Instruments are standalone computational libraries that get wired into the platform at three tiers. The library itself has no dependency on Storywrangler — it is published independently (e.g. allotax on PyPI) and can be used directly in scripts or notebooks. A backend router then wraps the library behind dataset-aware API endpoints, handling data resolution and query routing. Finally, consumers — the SDK, frontends, or direct API calls — each surface the instrument in the way that fits their use case.

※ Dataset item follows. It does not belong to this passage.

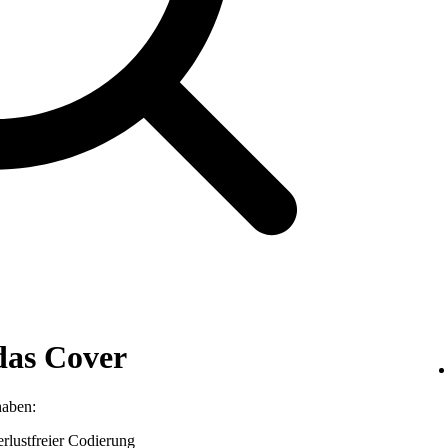
das Cover
haben:
lustfreier Codierung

This three-tier separation means adding a new instrument does not require changing the SDK or the specification. A new router that imports the library and exposes an endpoint is sufficient; the SDK's generic HTTP client can call it immediately.

Standalone library

Independently useful — no Storywrangler dependency

allotaxonometer-core

allotax-core Rust allotax-py PyO3 allotax-wasm WASM

Published to PyPI as allotax — usable directly: import allotax

wraps as API

Backend router

Wraps the library behind dataset-aware endpoints

backend/app/routers/storywrangler.py

Exposes @router.get("/rtd") — resolves dataset, loads data, calls allotax, returns results

Programmatic

import allotax directly in scripts/notebooks

SDK

client.instrument.rtd(domain=..., dataset=..., entity=..., dates=...)

Frontend

Svelte/JS app fetches from the API endpoint

Data sovereignty by design

Each layer of the platform is independently useful. Groups retain their pipeline outputs as parquet files regardless of the API's availability, and instruments remain runnable as standalone libraries. The API adds live querying and real-time evolution tracking on top of data that groups already own. The platform layer is additive, not extractive.